Now, in the Diab case, he once again improperly invokes the Rule of Law, failing to recognize that in extradition matters, the courts act only in an advisory capacity. As soon as the minister has the courage to exercise his discretion to say “enough is enough” in an extradition case, the extradition is over, because under s. 23 of the Act, the judge is then compelled to discharge the person facing extradition.
Lametti has the power, indeed the obligation, to reject any renewed extradition request from France, where Hassan Diab is concerned.
France has proven to be an untrustworthy extradition partner, claiming to have evidence where there was none, claiming to be ready for trial when they weren’t. They lied. And as a consequence of their dishonesty, Dr.

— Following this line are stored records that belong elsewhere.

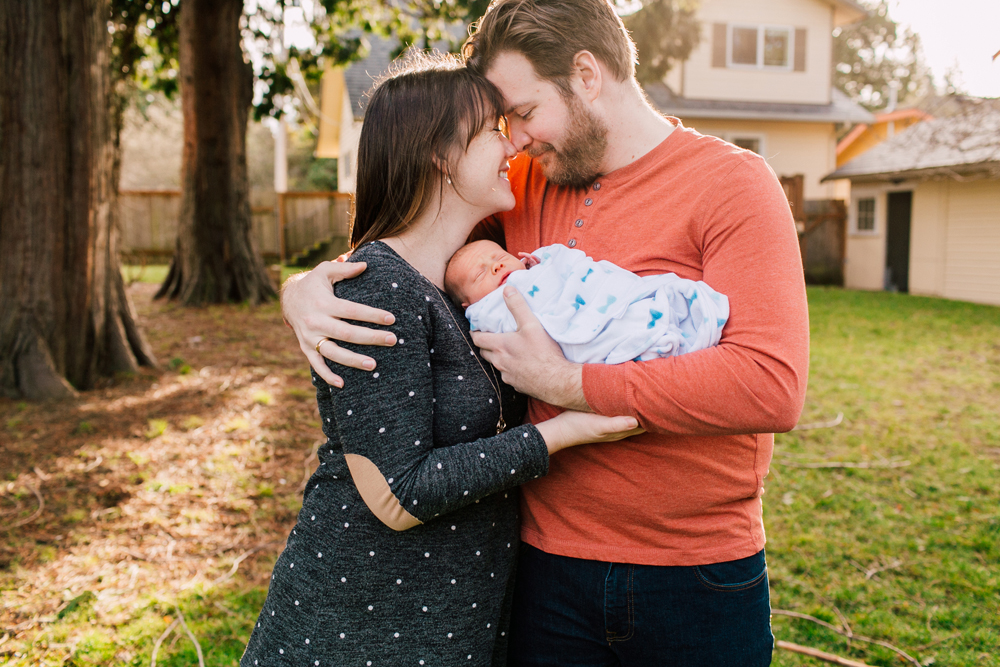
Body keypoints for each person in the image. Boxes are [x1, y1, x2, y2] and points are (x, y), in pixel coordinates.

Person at [280, 0, 810, 663]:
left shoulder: (732, 184)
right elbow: (402, 249)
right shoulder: (522, 183)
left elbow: (770, 385)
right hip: (542, 567)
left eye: (524, 113)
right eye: (504, 124)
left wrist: (569, 385)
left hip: (694, 574)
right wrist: (302, 289)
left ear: (586, 75)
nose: (517, 138)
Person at [242, 55, 639, 667]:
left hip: (452, 620)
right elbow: (397, 496)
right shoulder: (378, 289)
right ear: (438, 153)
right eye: (490, 131)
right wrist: (563, 433)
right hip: (362, 627)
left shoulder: (472, 278)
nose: (511, 145)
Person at [444, 239, 730, 364]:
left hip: (594, 301)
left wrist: (539, 264)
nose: (495, 267)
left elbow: (571, 268)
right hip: (572, 333)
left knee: (642, 305)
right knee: (626, 329)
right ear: (469, 306)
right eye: (480, 272)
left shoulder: (542, 265)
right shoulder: (487, 314)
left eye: (500, 258)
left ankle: (662, 314)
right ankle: (654, 334)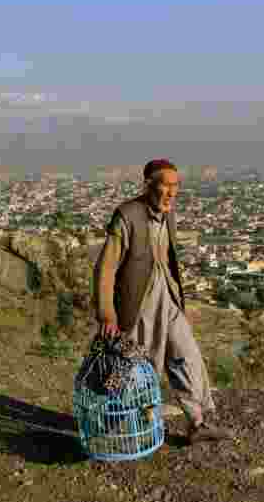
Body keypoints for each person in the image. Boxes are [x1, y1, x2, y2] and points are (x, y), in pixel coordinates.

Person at [92, 159, 234, 444]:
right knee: (135, 370)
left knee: (188, 357)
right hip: (138, 305)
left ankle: (198, 422)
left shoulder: (168, 215)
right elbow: (105, 267)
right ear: (148, 185)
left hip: (168, 299)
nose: (171, 192)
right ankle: (110, 426)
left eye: (175, 186)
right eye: (165, 186)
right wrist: (107, 313)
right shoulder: (127, 216)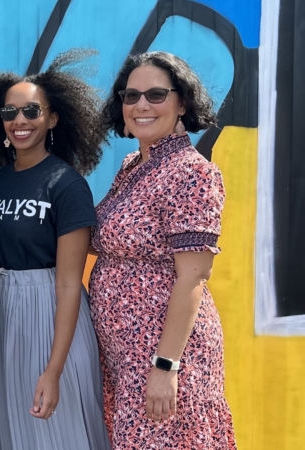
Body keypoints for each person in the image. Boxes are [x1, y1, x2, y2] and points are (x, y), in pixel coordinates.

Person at [0, 50, 112, 449]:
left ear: (53, 118)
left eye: (31, 111)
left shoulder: (67, 184)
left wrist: (54, 370)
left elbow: (69, 284)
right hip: (4, 315)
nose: (19, 121)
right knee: (14, 433)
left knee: (55, 436)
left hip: (49, 313)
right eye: (9, 113)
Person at [90, 51, 236, 448]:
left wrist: (166, 366)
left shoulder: (192, 172)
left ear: (182, 102)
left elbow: (194, 276)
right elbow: (111, 239)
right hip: (126, 357)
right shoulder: (133, 166)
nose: (141, 105)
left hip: (165, 355)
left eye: (156, 95)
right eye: (131, 95)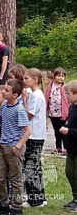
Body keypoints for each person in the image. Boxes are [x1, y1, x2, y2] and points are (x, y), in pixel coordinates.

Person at [0, 79, 31, 215]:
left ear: (15, 95)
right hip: (3, 146)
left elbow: (28, 131)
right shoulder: (4, 106)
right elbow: (3, 125)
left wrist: (18, 146)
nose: (3, 91)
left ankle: (16, 208)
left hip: (14, 149)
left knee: (15, 179)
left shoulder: (19, 109)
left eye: (6, 90)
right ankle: (3, 204)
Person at [22, 68, 47, 208]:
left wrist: (25, 100)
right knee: (35, 166)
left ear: (35, 80)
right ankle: (40, 196)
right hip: (36, 134)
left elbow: (28, 115)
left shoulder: (36, 95)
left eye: (26, 78)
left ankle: (34, 200)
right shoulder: (36, 94)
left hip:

Diab spent three years in a French prison before being set free by a court of appeal.
The Minister of Justice seems to think that he can retrace in the Diab case the arbitrary template he used to proceed with the Meng hearing – in the hallowed name of the Rule of Law.
That’s just disgusting.
- Dr. Gary Botting is author of several books on extradition, including Halsbury’s Laws of Canada: Extradition; Canadian Extradition Law Practice; Extradition between Canada and the United States; and Extradition: Individual Rights vs. International Obligations.